The current SPLOST will collect $314 million over 11 years. We approved it in November 2019. A few months later, everything changed. It is reasonable to reconsider whether some of its large projects still meet our needs.

Two of the largest items on the SPLOST were the most controversial. The Facilities Space Modernization Project to renovate the courthouse and build a new judicial center will cost $78 million, and the Classic Center Arena Project will cost $34 million. Together they make up over one-third of the SPLOST budget.

SPLOST guidelines allow for the discontinuation of projects that have become “impractical, unserviceable, unrealistic, or otherwise not in the best interest of the county or municipality.” The commission can adopt an ordinance of infeasibility and put it before the voters.

We have a new district attorney and an agenda of criminal justice reform, and many court functions have been successfully moved online due to COVID. Is spending $78 million on a judicial center still a good idea?
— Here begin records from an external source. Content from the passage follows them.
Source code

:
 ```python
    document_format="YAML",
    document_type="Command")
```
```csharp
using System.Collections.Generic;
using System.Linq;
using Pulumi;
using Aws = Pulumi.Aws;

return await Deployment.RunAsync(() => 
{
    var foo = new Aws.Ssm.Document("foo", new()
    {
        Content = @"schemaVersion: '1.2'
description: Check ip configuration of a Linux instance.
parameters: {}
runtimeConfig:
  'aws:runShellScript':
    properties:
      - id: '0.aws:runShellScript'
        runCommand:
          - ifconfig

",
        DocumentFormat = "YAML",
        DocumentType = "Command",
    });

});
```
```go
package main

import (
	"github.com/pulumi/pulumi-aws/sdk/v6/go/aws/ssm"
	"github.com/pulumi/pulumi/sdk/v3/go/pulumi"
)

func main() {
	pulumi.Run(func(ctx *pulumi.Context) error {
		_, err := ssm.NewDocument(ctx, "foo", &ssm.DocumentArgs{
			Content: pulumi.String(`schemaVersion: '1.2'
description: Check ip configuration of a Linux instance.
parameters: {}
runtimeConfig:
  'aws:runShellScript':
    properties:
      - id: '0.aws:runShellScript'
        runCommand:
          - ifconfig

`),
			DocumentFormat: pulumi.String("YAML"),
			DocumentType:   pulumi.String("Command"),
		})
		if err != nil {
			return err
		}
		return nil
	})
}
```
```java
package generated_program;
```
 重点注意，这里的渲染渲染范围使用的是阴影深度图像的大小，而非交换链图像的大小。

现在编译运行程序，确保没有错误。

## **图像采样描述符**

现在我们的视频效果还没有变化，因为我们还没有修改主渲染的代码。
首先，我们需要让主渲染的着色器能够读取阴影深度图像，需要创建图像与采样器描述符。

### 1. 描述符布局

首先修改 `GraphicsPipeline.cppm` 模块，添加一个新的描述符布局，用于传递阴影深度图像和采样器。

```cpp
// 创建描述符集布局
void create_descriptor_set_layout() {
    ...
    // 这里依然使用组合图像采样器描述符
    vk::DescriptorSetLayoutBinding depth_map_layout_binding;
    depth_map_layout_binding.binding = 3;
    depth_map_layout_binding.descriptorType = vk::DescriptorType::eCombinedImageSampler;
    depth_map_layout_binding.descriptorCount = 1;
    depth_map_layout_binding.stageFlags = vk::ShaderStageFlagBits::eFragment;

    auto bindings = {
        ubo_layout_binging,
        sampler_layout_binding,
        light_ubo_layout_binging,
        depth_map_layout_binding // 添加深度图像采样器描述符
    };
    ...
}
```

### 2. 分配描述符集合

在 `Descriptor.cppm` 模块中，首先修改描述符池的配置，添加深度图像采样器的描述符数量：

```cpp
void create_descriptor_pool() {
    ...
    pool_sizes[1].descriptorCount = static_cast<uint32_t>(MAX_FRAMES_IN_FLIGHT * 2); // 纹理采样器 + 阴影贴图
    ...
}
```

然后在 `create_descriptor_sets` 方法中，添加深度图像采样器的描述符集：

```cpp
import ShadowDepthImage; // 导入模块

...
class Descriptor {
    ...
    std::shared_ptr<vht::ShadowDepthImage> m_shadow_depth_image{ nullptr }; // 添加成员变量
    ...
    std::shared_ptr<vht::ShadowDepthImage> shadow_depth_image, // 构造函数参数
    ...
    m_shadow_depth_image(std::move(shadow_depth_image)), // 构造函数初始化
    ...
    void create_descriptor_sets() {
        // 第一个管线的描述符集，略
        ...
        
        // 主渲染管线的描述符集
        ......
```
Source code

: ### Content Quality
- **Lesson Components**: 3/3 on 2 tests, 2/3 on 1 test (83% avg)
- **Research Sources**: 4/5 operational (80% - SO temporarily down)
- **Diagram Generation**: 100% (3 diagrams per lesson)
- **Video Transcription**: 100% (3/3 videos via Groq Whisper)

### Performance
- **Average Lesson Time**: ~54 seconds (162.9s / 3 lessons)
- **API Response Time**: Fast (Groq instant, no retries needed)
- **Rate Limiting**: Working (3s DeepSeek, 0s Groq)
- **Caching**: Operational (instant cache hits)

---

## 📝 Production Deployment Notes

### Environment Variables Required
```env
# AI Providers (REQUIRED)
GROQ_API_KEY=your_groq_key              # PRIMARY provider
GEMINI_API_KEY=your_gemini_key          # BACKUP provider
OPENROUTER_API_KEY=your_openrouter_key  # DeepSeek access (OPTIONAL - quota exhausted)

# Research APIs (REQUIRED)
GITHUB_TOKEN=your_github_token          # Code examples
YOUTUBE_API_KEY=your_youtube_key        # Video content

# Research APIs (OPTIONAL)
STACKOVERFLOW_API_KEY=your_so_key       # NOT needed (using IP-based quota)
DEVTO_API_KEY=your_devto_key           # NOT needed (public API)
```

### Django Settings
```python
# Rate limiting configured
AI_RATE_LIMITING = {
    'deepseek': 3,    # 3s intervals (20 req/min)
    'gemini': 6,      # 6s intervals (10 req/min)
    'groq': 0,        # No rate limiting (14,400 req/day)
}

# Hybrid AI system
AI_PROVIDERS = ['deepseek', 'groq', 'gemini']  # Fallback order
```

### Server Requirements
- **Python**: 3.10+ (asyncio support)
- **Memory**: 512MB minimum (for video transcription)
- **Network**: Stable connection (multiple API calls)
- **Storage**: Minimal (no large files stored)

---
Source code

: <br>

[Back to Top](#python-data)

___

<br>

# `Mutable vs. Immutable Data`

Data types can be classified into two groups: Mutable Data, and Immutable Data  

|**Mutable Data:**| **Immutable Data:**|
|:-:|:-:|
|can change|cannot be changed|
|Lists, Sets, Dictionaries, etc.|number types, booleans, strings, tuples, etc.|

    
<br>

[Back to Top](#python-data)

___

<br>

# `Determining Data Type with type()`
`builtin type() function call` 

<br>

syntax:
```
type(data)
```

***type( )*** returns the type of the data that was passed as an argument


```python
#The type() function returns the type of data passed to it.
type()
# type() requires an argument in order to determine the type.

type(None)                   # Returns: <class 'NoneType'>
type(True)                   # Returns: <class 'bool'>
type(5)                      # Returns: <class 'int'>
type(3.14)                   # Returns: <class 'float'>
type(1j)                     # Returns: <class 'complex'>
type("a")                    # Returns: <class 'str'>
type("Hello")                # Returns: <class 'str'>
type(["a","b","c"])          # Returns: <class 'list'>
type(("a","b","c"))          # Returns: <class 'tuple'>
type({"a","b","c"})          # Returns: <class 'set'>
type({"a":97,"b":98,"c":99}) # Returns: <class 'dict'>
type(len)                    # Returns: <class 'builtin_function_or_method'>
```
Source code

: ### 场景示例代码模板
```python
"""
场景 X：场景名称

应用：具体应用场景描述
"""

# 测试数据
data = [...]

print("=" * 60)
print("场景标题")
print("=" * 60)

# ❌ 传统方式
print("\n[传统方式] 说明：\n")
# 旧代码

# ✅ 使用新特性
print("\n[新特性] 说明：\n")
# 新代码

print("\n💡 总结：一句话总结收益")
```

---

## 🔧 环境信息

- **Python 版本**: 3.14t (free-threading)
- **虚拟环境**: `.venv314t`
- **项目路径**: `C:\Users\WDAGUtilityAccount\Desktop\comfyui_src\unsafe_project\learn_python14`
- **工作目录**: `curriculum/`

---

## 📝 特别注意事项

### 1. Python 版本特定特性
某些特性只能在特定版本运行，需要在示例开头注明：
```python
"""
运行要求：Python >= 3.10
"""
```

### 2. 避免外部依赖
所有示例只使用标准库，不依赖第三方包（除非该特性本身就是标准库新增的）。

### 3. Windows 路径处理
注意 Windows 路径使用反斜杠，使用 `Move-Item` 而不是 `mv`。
And the Classic Center Arena now looks like an expensive luxury, whose uncertain promise of trickle-down prosperity is less appealing than the direct benefits that other projects provide.

Removing these two items would shorten the SPLOST by several years. We could invest earlier in projects that meet our changing needs. And we would ensure funding for other projects in the current SPLOST—such as the one that will bring broadband internet to homes, now an urgent necessity—if revenues do not match projections.

We should also change the process by which SPLOST projects are chosen. It should be a product of truly participatory budgeting, earmarked for grassroots projects. There are many of these in the current SPLOST, but the Facilities Space Modernization Project and the Classic Center Arena Project are not among them.